Author Topic: Issues opening PDF files above 800 MB (Read 3555 times)

bruce.mchendry · « **on:** December 03, 2015, 10:37:08 AM »

Hi,
We are still on MP ver 9.0.0.3 and due to varied input streams we use the "generic" PDF indexer. We have an issue with files opening that are over 800 MB in size. I do have a PMR running on this but I'm thinking about exploring a couple different angles. Using the desktop client the large files give an error that simple says
"Connection Can Not Be Established with xxxx Server". If we try in ICN it generates an error " File Does Not Begin with "%PDF-\" Local\EWH-10048-0". Interestingly this all pertains to PDF files and if I grab the PDF manually it opens fine in Adobe Reader ( and we are set up for it to do this in ICN )
Yesterday I had a user contact me that while using the desktop thick client opening a large PDF he got an OnDemand error " \plugins\ARSPDF.API could not be loaded" Now what did get my interest is that this user, and others, have both Adobe Reader and Acrobat Pro on their machines and for security reasons Pro just got updated to ver 11 (XI) which includes Distiller XI.
I'm wondering if anyone else has seen these error's or has had any experience with issues with users who have Adobe Reader and Acrobat Pro installed ? It's a long shot but I know we've seen issues on the past with PDF's and users who have both. I'm working with the desktop team to see if this is consistent with all the users who access these large PDF's or it's a coincidence. Appreciate any guidance or suggestions.
Cheers,
Bruce

Alessandro Perucchi · « **Reply #1 on:** December 03, 2015, 08:52:09 PM »

Hello,

I don't know if the problem is more on the server side, or the client side.
When you said that you could see the PDF document after getting it. How did you get this PDF? In CMOD? If yes, how did you extract it? Via CMOD Windows Client or with "arsdoc get" ?? Or via another method?
If not from CMOD, it means that you still have the original file.

If the "arsdoc get" command was used to retrieve the document, then the document is "valid" in CMOD, and then the problem is more in the client side.
If the document is not valid with "arsload get", then the problem is probably with the server side.

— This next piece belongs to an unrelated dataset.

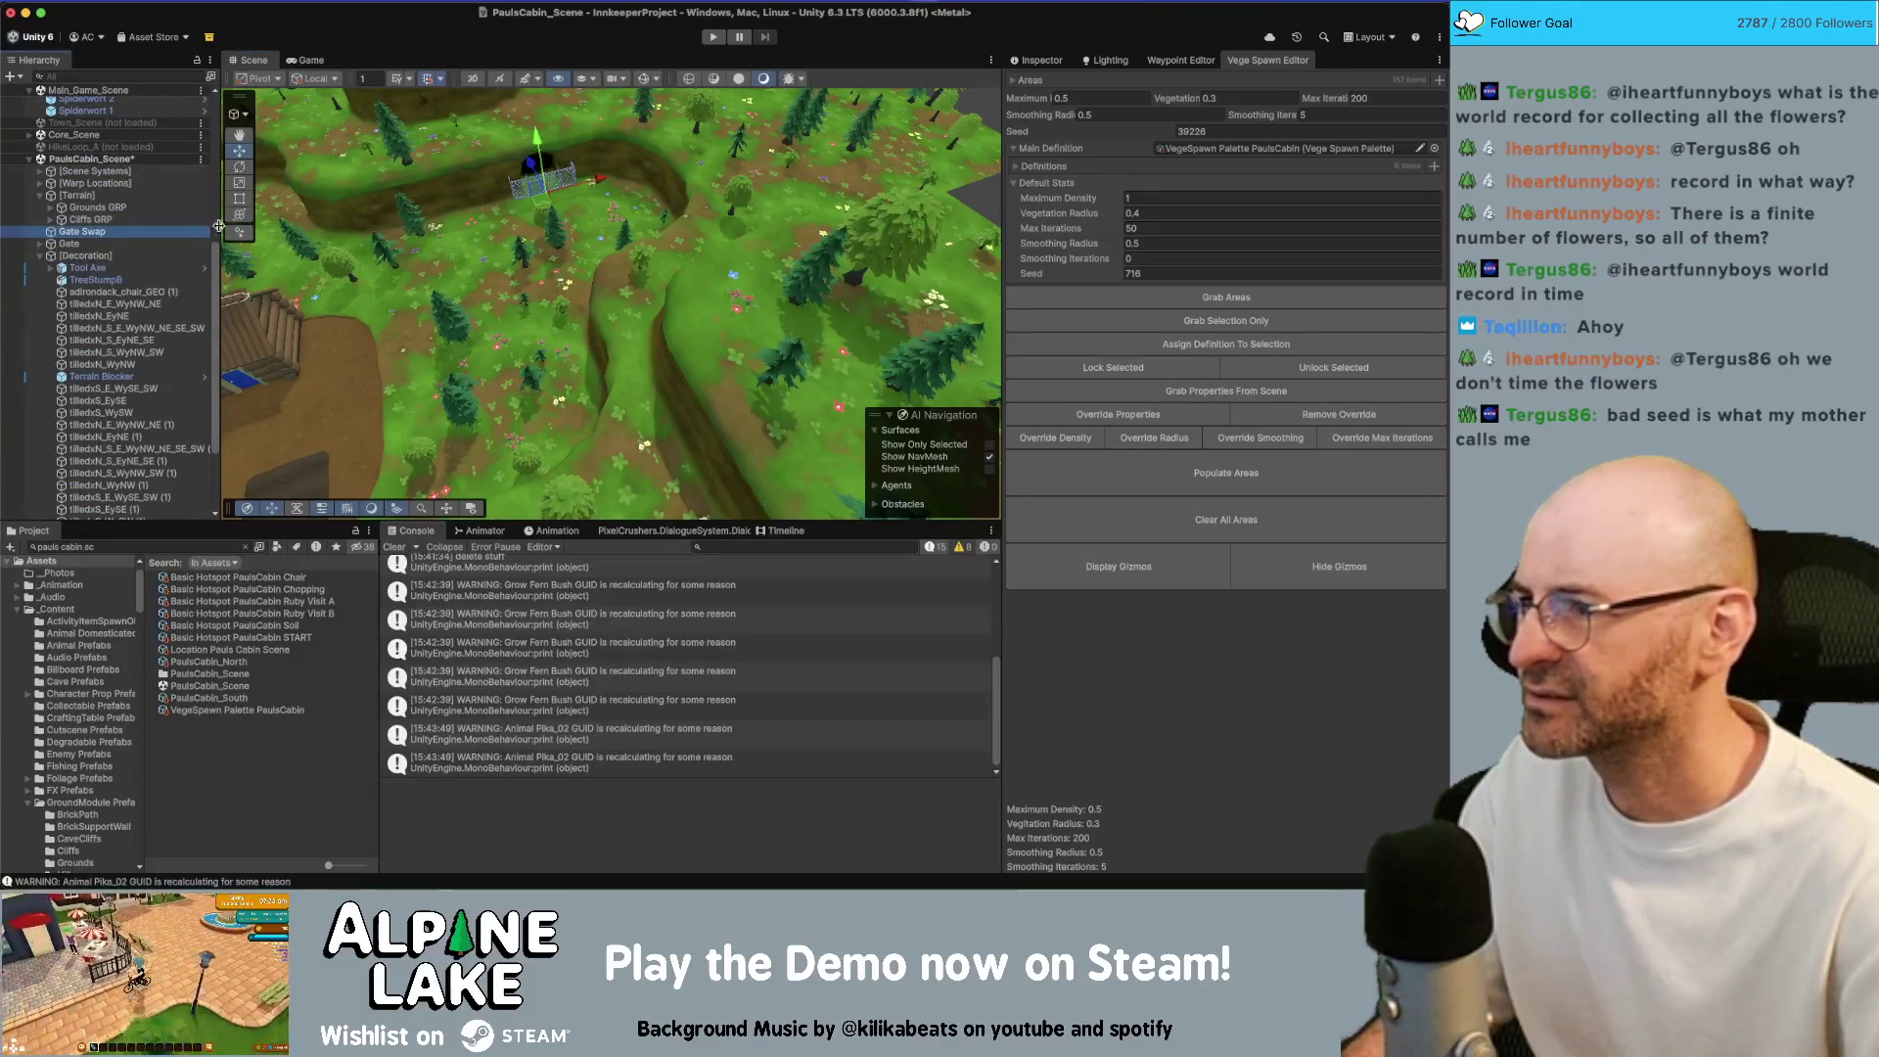
{"action": "left_click", "coordinate": [78, 196]}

I've checked the corrections done in the client / server / ODWEK since V9.0.0.3, and I have found that:

Server side corrections: (source http://www-01.ibm.com/support/docview.wss?uid=swg27046038&aid=1)
PI07517 - PDF INDEXER AND ARSPDOCI ABEND
PI10297 - Arsload can crash when indexing PDF files larger than 150MB
PI38617 - Error Code 536936462 when running PDF Indexer

ODWEK (for ICN) (source http://www-01.ibm.com/support/docview.wss?uid=swg27046038&aid=3)
I have found nothing relevant here...

Windows Client side (source for V9.0.0.4 and V9.5.0.0 http://www-01.ibm.com/support/docview.wss?uid=swg27044156&aid=5)
I have found nothing relevant here....

Windows Client side (source for V9.5.0.3 http://www-01.ibm.com/support/docview.wss?uid=swg27046127&aid=3)
I have found nothing relevant here....

From what I can see, there are only corrections on the server side for the PDF Indexer.
Is this related to your problem, I have no idea, maybe it is not.
And maybe the problem is more in the client side.

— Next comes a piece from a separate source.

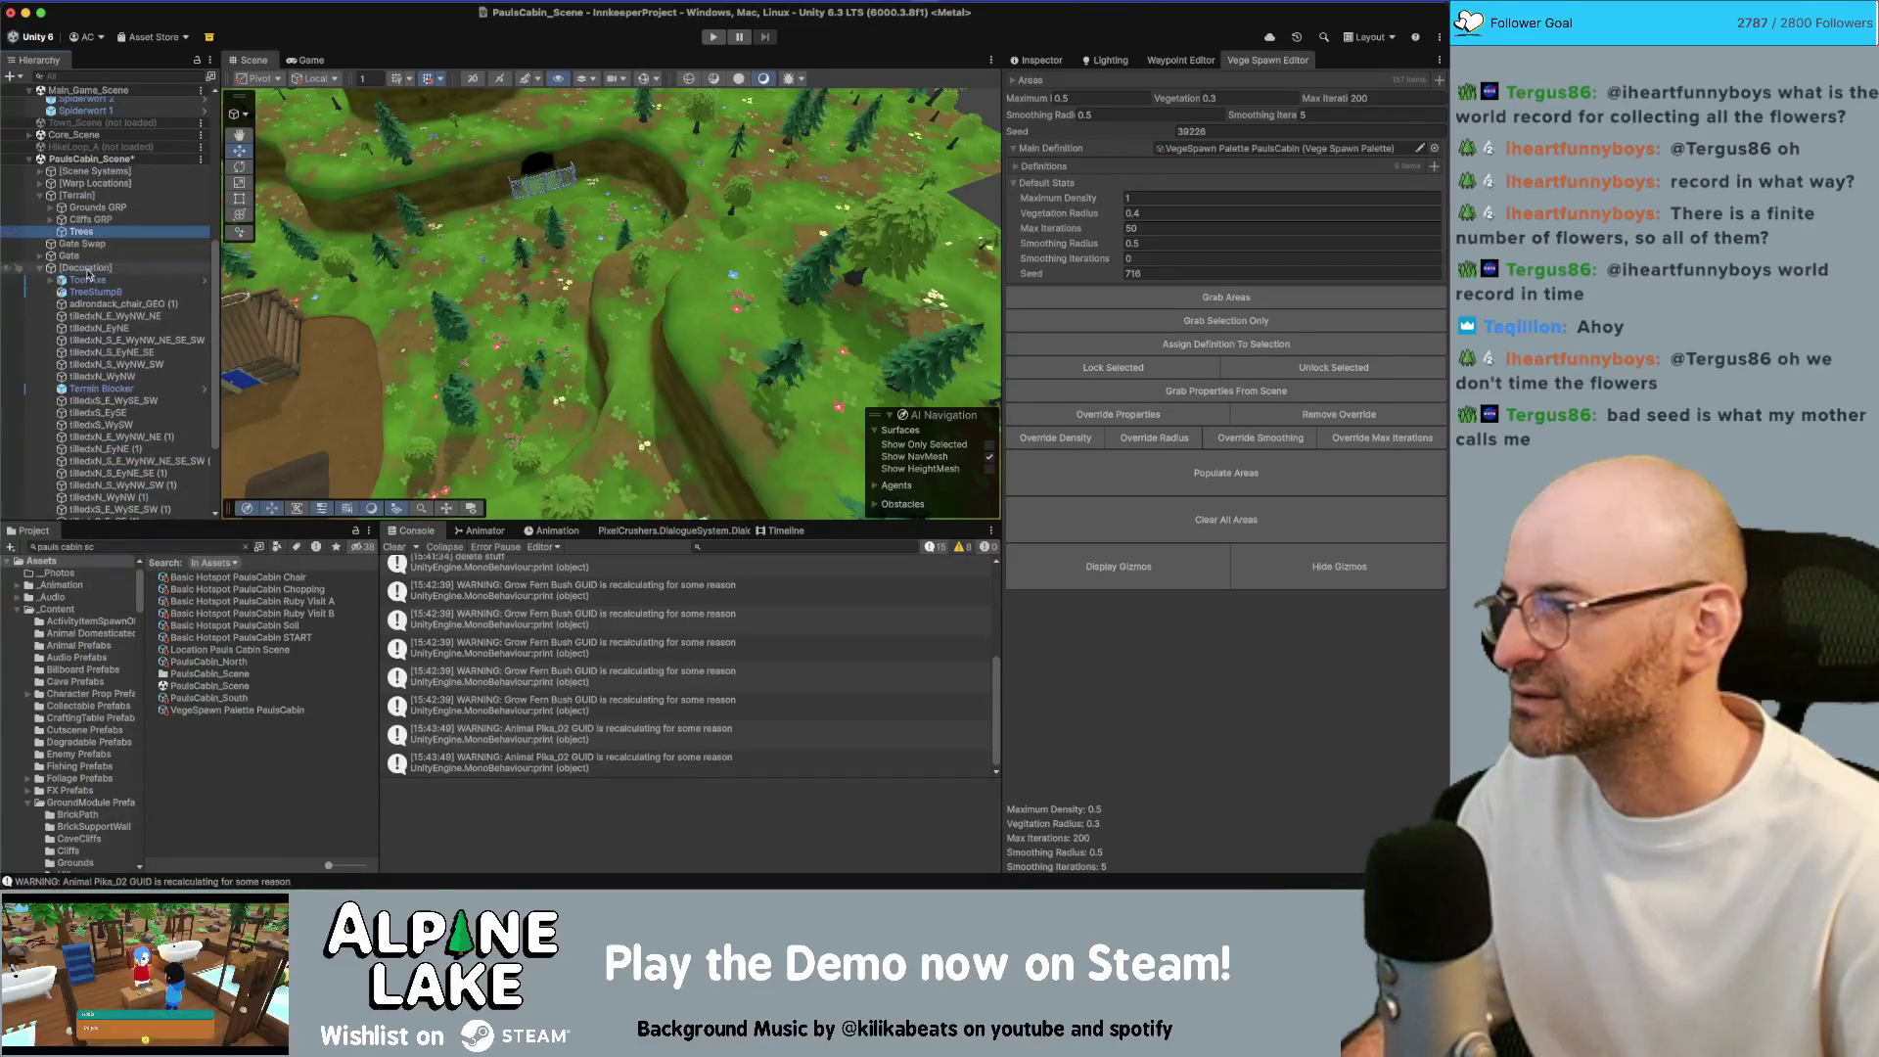
{"action": "left_click_drag", "start_coordinate": [87, 276], "coordinate": [86, 270]}
{"action": "left_click", "coordinate": [1033, 61]}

In that case, if your suspicion is correct, would it be possible to test to see a document with a workstation that has ONLY the Acrobat Reader, and then ONLY the Acrobat Pro?

From my experience in the past, it was always a bad idea to have both Acrobat Reader and Acrobat Pro installed at the same time on a system because of some conflicts between the 2 products. And CMOD was using always the wrong one, especially if acrobat reader was open, then the Windows Client was not using Acrobat Pro... or things like that.
Now that was more than 5 years ago... since then I never heard anything on that subject. So maybe today this is not a problem anymore, or maybe it is still...
But from my memory, the error messages were different from what you get. So I am not sure that the problem I had, and the one you have are related.

Hope that my rumbling gives you some hints...

bruce.mchendry · « **Reply #2 on:** December 06, 2015, 03:19:28 PM »

Thanks for the reply and information, I have some more reading to do.
Cheers

bruce.mchendry · « **Reply #3 on:** January 07, 2016, 06:26:34 AM »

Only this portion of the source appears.